> [Exercise data]:
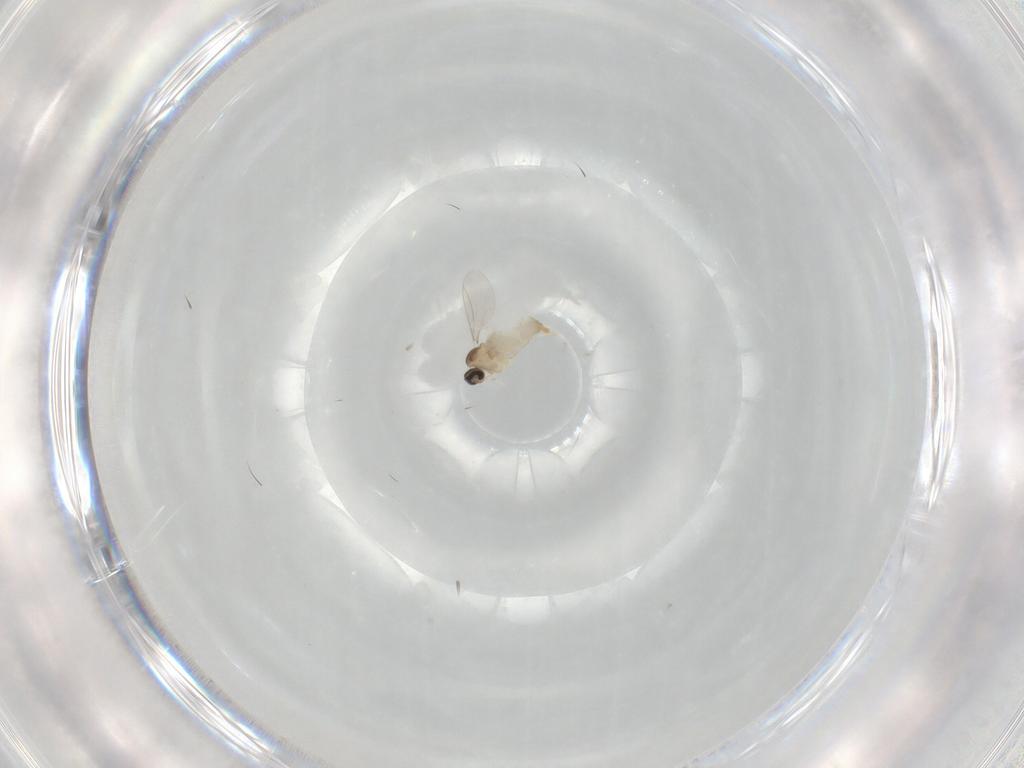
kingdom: Animalia
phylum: Arthropoda
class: Insecta
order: Diptera
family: Cecidomyiidae
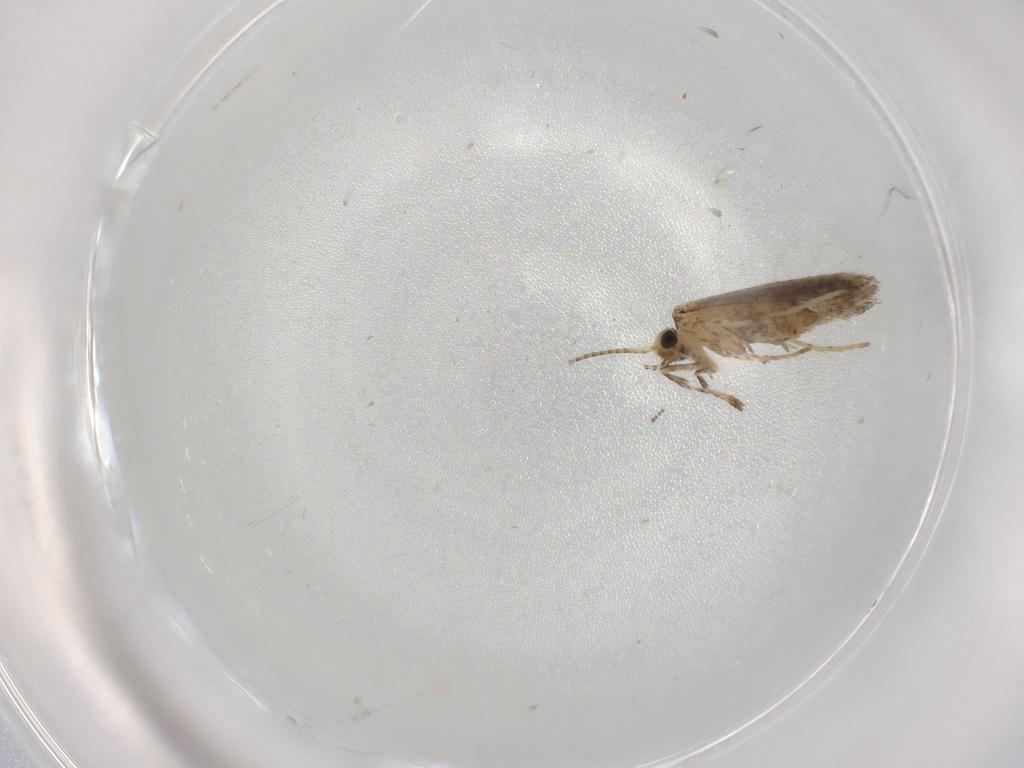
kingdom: Animalia
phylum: Arthropoda
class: Insecta
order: Lepidoptera
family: Gracillariidae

> [What is needed]:
Copy every line from the records above word for word, leaving out the pictures.

> [Answer to the exercise]:
kingdom: Animalia
phylum: Arthropoda
class: Insecta
order: Diptera
family: Cecidomyiidae
kingdom: Animalia
phylum: Arthropoda
class: Insecta
order: Lepidoptera
family: Gracillariidae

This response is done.